150°

What is Artificial Intelligence Exactly?

Artificial Intelligence is the concept of giving machines the ability to think intelligently in a manner similar to that of human intelligence. Before understanding how we can implement human like intelligence on a machine, we first need to answer a very important question. What is intelligence? Interestingly, there is no definitive answer to this question. Defining intelligence has troubled humanity for centuries.

KingPin2716d ago

its like human stupidity.....only way smarter. thats why people are worried about it taking over. :P

Cobra9512716d ago

Not way smarter, but way faster. In a nightmare scenario, by the time we think through the phrase, "oh no, this thing is learning how to break out of the box", the AI has gone from infancy to adulthood. By the time we think through "what can we do about it?", it has broken out, and set a process in motion that we'll always be too slow to get ahead of.

gdemos012715d ago

This is true. That's why we need to prepare a backup plan before giving machines actual intelligence

level 3602716d ago

A.I. is only as good as the people who created them.
It's the repercussions that they really need to think more importantly.

Cobra9512716d ago

Is a calculator only as good at math as the people who created it?

dcbronco2715d ago

As long as we realize computers will eventually come to the conclusion that humans need to go.

dcbronco2715d ago

Level the AIs being developed now are programmed to learn. They don't have to be taught everything. The whole point is to get them to figure out things we take too long to or even might never have. Humans, imo, mostly think on one level see things from one perspective. People like Einstein are exceptions. Often people already know the solution to a problem but they only think according to the given situation. There is sometimes something else they do that parallels the issue but they don't know how to zoom out and see the problem at it's core. A machine breaks things down to their essence.

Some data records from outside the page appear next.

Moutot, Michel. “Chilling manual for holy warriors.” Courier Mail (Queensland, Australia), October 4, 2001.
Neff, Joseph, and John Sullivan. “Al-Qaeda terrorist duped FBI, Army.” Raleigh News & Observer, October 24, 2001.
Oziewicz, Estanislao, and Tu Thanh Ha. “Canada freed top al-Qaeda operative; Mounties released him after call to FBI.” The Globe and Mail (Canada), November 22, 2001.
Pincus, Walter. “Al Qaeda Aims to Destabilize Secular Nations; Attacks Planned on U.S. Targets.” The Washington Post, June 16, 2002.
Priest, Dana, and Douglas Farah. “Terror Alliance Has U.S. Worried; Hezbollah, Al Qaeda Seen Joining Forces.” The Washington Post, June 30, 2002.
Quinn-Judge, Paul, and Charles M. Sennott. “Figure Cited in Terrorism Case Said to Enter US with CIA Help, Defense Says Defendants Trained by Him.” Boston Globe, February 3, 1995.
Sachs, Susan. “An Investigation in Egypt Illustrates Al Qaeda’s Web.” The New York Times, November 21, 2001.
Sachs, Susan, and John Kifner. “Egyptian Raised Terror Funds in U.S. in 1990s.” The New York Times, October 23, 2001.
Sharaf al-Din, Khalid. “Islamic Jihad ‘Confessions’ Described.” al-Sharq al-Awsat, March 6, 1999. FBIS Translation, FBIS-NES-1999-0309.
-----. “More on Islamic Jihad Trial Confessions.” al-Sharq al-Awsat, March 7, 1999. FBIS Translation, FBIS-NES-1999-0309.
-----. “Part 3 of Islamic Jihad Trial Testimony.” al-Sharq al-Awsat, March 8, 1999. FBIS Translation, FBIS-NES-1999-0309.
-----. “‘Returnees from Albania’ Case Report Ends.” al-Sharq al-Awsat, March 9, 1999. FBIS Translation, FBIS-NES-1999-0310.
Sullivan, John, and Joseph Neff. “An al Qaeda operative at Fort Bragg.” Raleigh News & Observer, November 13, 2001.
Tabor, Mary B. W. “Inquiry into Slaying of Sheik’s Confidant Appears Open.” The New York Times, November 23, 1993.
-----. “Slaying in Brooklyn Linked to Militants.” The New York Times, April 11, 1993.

For instance, have you ever had the problem where you lose the nuts changing a tire in class? The simple solution is taking a nut from each of the other tires. If you needed a light bulb for a lamp you wouldn't hesitate to look at other fixtures with.multiple bulbs. Most people never think about the other tires, they call for help.

gdemos012715d ago

Most humans are programmed to think serially and have "guess like" problem solving abilities. I don't think that we, as humans, solve problems only from one perspective but experiment in looking problems from different angles all the time. It is true though, that machines are able to "zoom out", see all the data and recognize patterns that give them knowledge that humans could never acquire by themselves.

dcbronco2715d ago

The reason I believe humans, and I mean the average person, looks at things from one perspective is because humans have bias and habit. We have peer pressure and kind of drone through life just doing what we've done or what everyone else is doing. We don't apply new information that often and become old dogs incapable of new tricks.

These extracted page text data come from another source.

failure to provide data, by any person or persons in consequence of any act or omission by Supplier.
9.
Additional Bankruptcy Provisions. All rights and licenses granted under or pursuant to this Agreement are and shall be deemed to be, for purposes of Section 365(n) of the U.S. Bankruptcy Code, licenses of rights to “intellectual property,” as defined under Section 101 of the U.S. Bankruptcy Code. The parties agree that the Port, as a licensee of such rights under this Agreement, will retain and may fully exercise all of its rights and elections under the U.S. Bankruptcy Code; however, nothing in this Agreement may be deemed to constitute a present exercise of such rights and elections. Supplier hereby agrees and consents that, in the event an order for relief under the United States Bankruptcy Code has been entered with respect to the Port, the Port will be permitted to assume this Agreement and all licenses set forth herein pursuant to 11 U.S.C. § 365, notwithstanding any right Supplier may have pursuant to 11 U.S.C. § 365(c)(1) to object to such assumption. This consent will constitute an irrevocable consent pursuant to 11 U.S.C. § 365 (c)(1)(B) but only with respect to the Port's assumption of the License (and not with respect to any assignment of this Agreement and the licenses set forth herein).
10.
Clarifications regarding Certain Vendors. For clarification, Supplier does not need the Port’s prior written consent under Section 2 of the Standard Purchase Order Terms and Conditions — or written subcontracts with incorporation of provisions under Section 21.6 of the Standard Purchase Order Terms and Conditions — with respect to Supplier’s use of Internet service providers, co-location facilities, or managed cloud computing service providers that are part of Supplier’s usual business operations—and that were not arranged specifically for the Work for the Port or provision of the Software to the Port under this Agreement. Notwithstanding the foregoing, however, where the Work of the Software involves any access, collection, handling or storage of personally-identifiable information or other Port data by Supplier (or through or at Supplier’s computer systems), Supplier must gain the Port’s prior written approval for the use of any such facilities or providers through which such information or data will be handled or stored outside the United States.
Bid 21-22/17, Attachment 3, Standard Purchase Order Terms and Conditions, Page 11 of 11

With computers it's "Just the facts ma'am".

There's also memory. The computer will remember all of the other scenarios and apply. Humans most likely won't remember the other items. Humans have so many emotions and prejudices that make them "stupid" in their decision making.

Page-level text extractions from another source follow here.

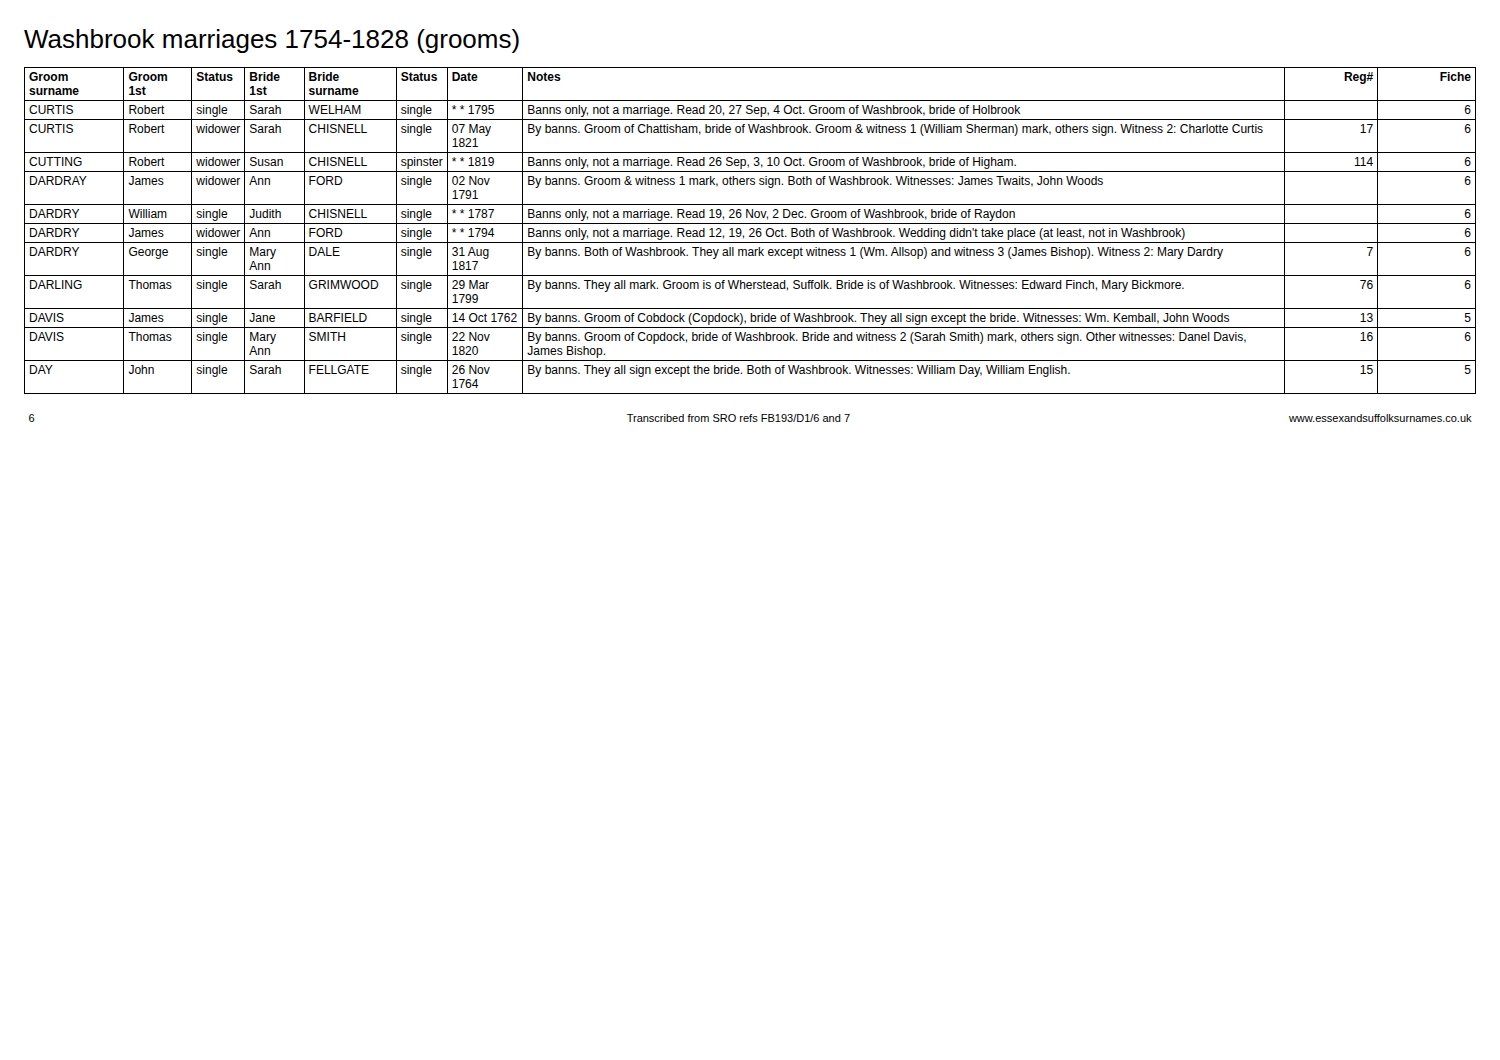Washbrook marriages 1754-1828 (grooms)
| Groom surname | Groom 1st | Status | Bride 1st | Bride surname | Status | Date | Notes | Reg# | Fiche |
| --- | --- | --- | --- | --- | --- | --- | --- | --- | --- |
| CURTIS | Robert | single | Sarah | WELHAM | single | * * 1795 | Banns only, not a marriage. Read 20, 27 Sep, 4 Oct. Groom of Washbrook, bride of Holbrook | | 6 |
| CURTIS | Robert | widower | Sarah | CHISNELL | single | 07 May 1821 | By banns. Groom of Chattisham, bride of Washbrook. Groom & witness 1 (William Sherman) mark, others sign. Witness 2: Charlotte Curtis | 17 | 6 |
| CUTTING | Robert | widower | Susan | CHISNELL | spinster | * * 1819 | Banns only, not a marriage. Read 26 Sep, 3, 10 Oct. Groom of Washbrook, bride of Higham. | 114 | 6 |
| DARDRAY | James | widower | Ann | FORD | single | 02 Nov 1791 | By banns. Groom & witness 1 mark, others sign. Both of Washbrook. Witnesses: James Twaits, John Woods | | 6 |
| DARDRY | William | single | Judith | CHISNELL | single | * * 1787 | Banns only, not a marriage. Read 19, 26 Nov, 2 Dec. Groom of Washbrook, bride of Raydon | | 6 |
| DARDRY | James | widower | Ann | FORD | single | * * 1794 | Banns only, not a marriage. Read 12, 19, 26 Oct. Both of Washbrook. Wedding didn't take place (at least, not in Washbrook) | | 6 |
| DARDRY | George | single | Mary Ann | DALE | single | 31 Aug 1817 | By banns. Both of Washbrook. They all mark except witness 1 (Wm. Allsop) and witness 3 (James Bishop). Witness 2: Mary Dardry | 7 | 6 |
| DARLING | Thomas | single | Sarah | GRIMWOOD | single | 29 Mar 1799 | By banns. They all mark. Groom is of Wherstead, Suffolk. Bride is of Washbrook. Witnesses: Edward Finch, Mary Bickmore. | 76 | 6 |
| DAVIS | James | single | Jane | BARFIELD | single | 14 Oct 1762 | By banns. Groom of Cobdock (Copdock), bride of Washbrook. They all sign except the bride. Witnesses: Wm. Kemball, John Woods | 13 | 5 |
| DAVIS | Thomas | single | Mary Ann | SMITH | single | 22 Nov 1820 | By banns. Groom of Copdock, bride of Washbrook. Bride and witness 2 (Sarah Smith) mark, others sign. Other witnesses: Danel Davis, James Bishop. | 16 | 6 |
| DAY | John | single | Sarah | FELLGATE | single | 26 Nov 1764 | By banns. They all sign except the bride. Both of Washbrook. Witnesses: William Day, William English. | 15 | 5 |
| 6 | Transcribed from SRO refs FB193/D1/6 and 7 | www.essexandsuffolksurnames.co.uk |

Huge example. Americans allowed "patriotism" and revenge to justify a war against Iraq that has killed hundreds of thousands of innocent people in response to the killing of 2,700 innocent people despite the fact that Iraq had nothing to do with the killing of the original 2,700. A country founded on freedom allowed it's government to pass the patriot act that effectively removed all of the things that made the country unique. And Americans actually believe killing hundreds of thousands of innocent people in wars will prevent terrorism even though the reason we're at war was because 2,700 innocent people were killed. And the hundreds of thousands are in a region that is pretty much always at war for reasons that go back centuries. Talk about not seeing the whole picture.

gdemos012715d ago

Not really. The whole point is to create machines that are able to conceptualize the world by themselves. We don't want to "give them" the intelligence. We want to make it possible that the machines can acquire intelligence by themselves.